▸ **EXERCISE OBJECTIVE**:
Count the lines in the records below that contain the string "names", treating uppercase and lowercase as different, and reply with the number alone.
--- PROVIDED DATA Enclosed Below ---
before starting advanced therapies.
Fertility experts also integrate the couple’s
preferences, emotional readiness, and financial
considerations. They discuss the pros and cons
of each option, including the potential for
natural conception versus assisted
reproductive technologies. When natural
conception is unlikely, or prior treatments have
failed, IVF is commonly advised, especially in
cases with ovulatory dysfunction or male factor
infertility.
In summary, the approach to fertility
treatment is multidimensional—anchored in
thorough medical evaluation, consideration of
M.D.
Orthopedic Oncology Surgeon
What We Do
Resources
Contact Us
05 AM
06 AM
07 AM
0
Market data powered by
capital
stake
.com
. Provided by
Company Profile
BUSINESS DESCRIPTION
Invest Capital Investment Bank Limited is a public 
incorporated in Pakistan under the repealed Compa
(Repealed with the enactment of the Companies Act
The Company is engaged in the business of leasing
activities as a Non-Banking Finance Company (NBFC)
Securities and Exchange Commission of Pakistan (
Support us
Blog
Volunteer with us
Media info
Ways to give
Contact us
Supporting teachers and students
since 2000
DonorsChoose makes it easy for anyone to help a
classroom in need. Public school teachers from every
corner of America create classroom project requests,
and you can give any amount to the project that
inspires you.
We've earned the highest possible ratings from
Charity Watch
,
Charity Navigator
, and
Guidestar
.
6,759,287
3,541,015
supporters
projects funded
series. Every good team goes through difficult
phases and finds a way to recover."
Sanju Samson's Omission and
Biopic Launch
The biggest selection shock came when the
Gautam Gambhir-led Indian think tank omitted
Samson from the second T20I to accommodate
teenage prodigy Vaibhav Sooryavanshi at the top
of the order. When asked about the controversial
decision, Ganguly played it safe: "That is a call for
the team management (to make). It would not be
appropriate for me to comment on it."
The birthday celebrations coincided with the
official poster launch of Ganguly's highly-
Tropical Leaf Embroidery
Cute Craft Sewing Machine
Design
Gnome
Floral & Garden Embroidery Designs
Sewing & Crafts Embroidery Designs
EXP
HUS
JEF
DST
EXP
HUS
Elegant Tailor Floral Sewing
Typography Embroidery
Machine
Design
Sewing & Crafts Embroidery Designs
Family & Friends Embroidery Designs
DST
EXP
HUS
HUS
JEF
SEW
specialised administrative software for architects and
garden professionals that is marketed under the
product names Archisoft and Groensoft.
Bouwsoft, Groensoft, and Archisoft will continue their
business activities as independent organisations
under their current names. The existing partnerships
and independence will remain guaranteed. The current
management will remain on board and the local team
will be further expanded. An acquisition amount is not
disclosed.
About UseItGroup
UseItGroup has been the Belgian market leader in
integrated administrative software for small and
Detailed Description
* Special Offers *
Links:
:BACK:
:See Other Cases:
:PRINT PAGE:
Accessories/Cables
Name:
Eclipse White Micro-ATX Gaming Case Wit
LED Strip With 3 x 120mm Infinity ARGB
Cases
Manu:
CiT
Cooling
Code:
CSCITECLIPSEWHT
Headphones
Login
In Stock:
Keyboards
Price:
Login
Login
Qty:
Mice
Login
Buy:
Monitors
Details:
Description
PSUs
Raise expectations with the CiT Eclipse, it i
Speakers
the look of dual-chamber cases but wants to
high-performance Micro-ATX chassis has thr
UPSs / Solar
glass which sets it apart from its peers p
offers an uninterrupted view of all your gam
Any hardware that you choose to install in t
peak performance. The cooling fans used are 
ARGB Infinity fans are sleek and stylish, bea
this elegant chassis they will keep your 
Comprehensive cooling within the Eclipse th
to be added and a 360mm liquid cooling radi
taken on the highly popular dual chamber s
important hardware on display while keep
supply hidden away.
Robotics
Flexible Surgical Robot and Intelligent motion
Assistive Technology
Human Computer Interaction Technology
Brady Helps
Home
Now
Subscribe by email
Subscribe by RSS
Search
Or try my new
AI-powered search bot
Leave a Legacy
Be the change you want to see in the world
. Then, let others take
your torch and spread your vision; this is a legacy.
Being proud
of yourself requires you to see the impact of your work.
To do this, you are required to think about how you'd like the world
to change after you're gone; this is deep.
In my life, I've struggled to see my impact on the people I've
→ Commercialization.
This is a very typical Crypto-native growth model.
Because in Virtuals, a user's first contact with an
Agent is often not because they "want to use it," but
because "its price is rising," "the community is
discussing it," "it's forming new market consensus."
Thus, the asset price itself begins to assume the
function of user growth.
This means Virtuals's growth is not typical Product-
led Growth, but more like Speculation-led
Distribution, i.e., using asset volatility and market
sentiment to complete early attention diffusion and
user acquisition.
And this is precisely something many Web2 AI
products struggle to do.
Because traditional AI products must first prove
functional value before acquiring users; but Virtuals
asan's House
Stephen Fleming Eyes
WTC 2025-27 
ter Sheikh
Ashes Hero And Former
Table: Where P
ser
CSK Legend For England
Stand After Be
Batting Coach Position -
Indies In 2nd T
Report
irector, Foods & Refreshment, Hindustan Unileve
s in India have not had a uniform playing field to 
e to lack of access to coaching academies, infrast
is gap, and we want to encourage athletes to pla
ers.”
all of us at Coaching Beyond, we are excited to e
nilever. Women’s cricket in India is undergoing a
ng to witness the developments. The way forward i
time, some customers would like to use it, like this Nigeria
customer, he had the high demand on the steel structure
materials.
--- End of Enclosed PROVIDED DATA ---
▸ **ANSWER FOR THIS EXERCISE**:
2